Royalty Determination Services

Beginning with the deregulation or “unbundling” of the natural gas pipeline industry in the 1980s, the valuation of natural gas and NGL for royalty purposes has become a contentious issue between producers and royalty interest owners.

This trend began with affiliate transactions that became necessary as traditional sales to pipelines ended, and the trend accelerated with the growth of an independent midstream market for transportation, processing, and marketing services.

Watson Millican & Co. consultants have provided expert testimony on natural gas market value and net proceeds. We have also testified on the reasonableness of post-production costs and processing cost allowances, and the fairness of percent-of-proceeds agreements.

Natural Gas and NGLs

Transportation and Processing Unbundling

Unbundled the transportation and processing costs incurred by exploration and production companies for their natural gas production in the Permian Basin, Williston Basin, and Uinta Basin.  Estimated capital costs and operating expenses for each function performed by the midstream services provider, including pipeline transportation, inlet separation, compression, treating, and NGL extraction.  Evaluated the operating conditions of each function and assessed their effect on the marketable condition of the natural gas as it pertains to determining allowable deductions from royalty payments.  Estimated system fuel usage and hydrocarbon losses from condensate.

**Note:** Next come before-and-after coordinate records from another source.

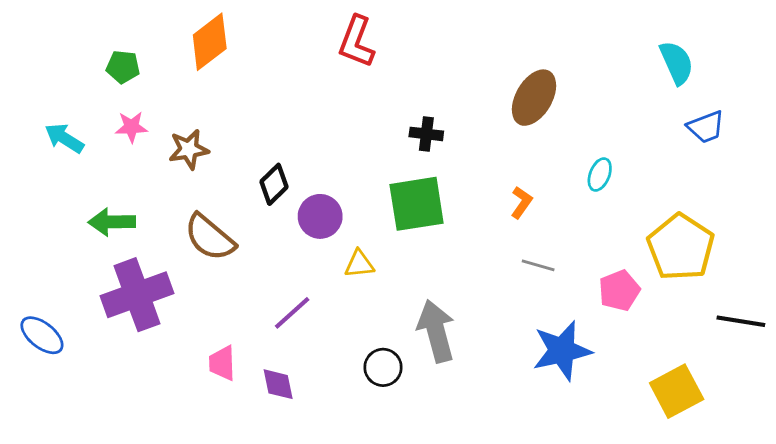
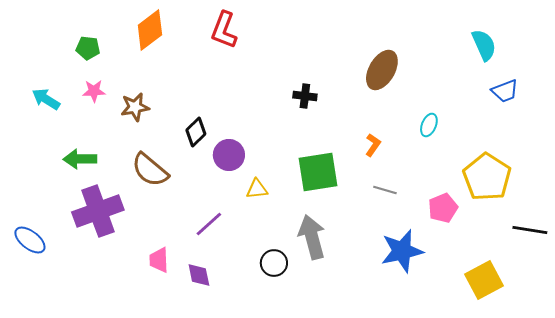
red L-shape: (356, 42) -> (224, 30), moved
green square: (417, 204) -> (318, 172), moved

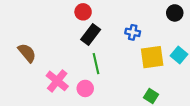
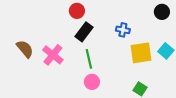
pink cross: (57, 81) -> (53, 55), moved
pink circle: (85, 88) -> (92, 82), moved

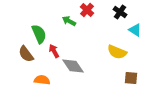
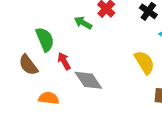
yellow semicircle: (117, 52) -> (144, 62), turned -144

Royalty Class Action Cases

Assisted in development of expert reports on behalf of gas producers in Oklahoma, New Mexico, and Arkansas in multiple royalty owner class action certification trials. Assessed differences and variability in production conditions, required midstream services (including gathering, compression, dehydration, treating, and processing), and product disposition to assist court in determining suitability for class certification

Midstream, Terminals, Distribution

Processing Unbundling

Unbundled the processing costs incurred by an exploration and production company for its offshore natural gas production in the Gulf of Mexico.  Evaluated the operating conditions of each function performed at the NGL extraction facility.  Estimated capital costs and operating expenses for each function and determined the percentage of the costs that are deductible from federal royalty payments.